You certainly can use thiserror to accomplish the same goals! However, your example does a little subtle slight-of-hand that you probably didn't mean to and leaves off the enum name (or the `use` statement):

    low_level_result.context(ErrorWithContextSnafu { context })?;
    low_level_result.map_err(|err| CustomError::ErrorWithContext { err, context })?;
Other small details:

- You don't need to move the inner error yourself.

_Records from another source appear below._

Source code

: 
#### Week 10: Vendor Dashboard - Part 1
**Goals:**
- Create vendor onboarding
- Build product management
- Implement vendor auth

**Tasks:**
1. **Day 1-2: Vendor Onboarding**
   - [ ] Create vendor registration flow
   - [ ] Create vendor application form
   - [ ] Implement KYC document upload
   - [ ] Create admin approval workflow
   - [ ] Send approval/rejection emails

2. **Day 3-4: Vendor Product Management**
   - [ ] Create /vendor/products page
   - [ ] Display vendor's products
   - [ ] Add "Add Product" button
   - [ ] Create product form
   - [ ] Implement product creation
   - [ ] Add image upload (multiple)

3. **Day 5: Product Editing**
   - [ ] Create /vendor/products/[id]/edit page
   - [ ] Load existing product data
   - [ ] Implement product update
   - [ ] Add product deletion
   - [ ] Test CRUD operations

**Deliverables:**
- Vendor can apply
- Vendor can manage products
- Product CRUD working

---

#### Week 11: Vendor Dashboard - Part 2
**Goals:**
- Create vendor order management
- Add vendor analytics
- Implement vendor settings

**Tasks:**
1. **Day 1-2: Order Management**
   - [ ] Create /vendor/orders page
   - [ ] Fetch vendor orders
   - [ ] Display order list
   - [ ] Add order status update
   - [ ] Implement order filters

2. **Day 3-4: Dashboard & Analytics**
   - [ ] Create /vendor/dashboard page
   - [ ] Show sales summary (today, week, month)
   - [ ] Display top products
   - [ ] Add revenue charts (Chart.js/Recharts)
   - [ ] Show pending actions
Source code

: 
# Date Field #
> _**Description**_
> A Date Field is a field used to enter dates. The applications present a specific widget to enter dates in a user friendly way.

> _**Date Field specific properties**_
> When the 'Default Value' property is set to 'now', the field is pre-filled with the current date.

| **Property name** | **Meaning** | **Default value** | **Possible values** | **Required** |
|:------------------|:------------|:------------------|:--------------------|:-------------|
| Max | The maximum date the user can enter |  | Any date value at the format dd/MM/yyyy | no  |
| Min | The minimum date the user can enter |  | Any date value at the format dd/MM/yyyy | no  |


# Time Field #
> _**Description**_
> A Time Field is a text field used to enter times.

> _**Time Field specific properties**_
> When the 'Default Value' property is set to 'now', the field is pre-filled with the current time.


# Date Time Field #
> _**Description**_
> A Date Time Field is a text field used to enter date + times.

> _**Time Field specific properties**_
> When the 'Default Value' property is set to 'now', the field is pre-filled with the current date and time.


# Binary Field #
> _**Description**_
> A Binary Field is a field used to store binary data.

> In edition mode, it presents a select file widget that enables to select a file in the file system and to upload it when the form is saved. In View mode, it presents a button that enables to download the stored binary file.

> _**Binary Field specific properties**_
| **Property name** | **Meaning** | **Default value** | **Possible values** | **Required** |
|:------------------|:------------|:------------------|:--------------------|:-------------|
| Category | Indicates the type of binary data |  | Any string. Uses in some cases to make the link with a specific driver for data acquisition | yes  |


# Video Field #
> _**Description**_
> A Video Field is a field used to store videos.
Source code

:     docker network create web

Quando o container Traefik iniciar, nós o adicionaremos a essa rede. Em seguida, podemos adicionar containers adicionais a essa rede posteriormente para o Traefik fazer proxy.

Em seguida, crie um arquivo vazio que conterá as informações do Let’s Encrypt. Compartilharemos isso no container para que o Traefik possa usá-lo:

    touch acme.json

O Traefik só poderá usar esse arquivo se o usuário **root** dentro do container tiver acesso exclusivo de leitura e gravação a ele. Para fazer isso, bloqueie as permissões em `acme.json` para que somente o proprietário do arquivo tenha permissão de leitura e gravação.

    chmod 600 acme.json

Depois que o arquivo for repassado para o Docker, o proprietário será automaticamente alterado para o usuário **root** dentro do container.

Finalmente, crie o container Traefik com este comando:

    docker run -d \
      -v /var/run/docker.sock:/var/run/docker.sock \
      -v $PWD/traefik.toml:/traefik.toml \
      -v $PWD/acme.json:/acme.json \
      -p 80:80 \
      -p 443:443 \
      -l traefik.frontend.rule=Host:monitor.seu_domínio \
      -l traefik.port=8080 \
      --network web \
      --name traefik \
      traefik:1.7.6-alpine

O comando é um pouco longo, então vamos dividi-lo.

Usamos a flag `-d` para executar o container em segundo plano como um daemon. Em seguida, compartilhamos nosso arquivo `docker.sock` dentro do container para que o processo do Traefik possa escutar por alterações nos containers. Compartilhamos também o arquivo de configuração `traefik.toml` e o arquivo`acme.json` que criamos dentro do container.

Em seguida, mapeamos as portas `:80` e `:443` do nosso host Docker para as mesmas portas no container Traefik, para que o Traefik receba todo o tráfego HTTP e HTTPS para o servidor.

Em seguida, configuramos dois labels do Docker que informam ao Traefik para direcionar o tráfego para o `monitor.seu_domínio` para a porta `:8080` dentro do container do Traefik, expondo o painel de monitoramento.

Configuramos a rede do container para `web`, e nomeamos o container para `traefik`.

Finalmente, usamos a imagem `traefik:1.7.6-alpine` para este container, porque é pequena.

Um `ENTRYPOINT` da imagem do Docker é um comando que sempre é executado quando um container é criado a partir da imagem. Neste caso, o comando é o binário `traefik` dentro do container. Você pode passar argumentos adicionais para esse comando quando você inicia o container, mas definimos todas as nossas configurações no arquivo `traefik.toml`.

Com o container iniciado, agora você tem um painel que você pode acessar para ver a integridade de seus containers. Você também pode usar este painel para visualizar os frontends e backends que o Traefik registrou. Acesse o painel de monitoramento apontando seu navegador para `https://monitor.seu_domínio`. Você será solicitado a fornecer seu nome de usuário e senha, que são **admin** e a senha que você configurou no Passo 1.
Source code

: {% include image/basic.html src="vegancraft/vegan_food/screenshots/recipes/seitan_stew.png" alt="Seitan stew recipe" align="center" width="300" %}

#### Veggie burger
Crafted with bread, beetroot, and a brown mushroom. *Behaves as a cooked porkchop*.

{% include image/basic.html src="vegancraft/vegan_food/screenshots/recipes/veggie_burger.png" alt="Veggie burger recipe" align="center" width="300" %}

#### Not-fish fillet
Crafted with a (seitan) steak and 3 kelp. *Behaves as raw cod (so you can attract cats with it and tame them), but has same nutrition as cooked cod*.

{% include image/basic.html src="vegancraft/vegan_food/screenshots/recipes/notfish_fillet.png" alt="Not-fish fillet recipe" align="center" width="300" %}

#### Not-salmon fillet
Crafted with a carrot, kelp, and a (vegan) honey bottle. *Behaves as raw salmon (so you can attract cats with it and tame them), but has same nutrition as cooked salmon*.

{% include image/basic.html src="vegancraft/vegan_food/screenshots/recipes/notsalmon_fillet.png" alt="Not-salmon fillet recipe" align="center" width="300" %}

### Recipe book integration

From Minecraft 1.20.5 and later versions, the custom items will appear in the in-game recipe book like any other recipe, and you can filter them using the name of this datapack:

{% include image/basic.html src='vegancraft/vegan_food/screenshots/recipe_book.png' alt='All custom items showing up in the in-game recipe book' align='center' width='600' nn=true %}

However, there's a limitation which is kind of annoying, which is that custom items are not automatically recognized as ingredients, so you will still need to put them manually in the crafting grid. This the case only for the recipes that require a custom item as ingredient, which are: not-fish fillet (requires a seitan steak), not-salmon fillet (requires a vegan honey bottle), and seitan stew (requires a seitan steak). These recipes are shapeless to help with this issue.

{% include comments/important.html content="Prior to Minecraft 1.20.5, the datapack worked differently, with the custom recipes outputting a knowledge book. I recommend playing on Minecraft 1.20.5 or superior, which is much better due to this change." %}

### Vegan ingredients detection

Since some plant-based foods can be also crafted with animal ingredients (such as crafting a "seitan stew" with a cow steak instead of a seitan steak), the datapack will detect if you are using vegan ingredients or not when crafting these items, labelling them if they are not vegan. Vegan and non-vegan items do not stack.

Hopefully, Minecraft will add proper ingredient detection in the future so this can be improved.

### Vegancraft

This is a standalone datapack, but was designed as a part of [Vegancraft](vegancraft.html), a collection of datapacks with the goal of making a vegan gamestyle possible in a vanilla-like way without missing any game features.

- You don't need to use a closure, which saves a few characters. This is even true in cases where you have a reference and want to store the owned value in the error:

    #[derive(Debug, Snafu)]
    struct DemoError { source: std::io::Error, filename: PathBuf }

    let filename: &Path = todo!();
    result.context(OpenFileSnafu { filename })?; // `context` will change `&Path` to `PathBuf`
- You can choose to capture certain values implicitly, such as a source file location, a backtrace, or your own custom data (the current time, a global-ish request ID, etc.)

----

As an aside:

    #[error("failed to open a: {0}")]
It is now discouraged to include the text of the inner error in the `Display` of the wrapping error. Including it leads to duplicated data when printing out chains of errors in a nicer / structured manner. SNAFU has a few types that work to undo this duplication, but it's better to avoid it in the first place.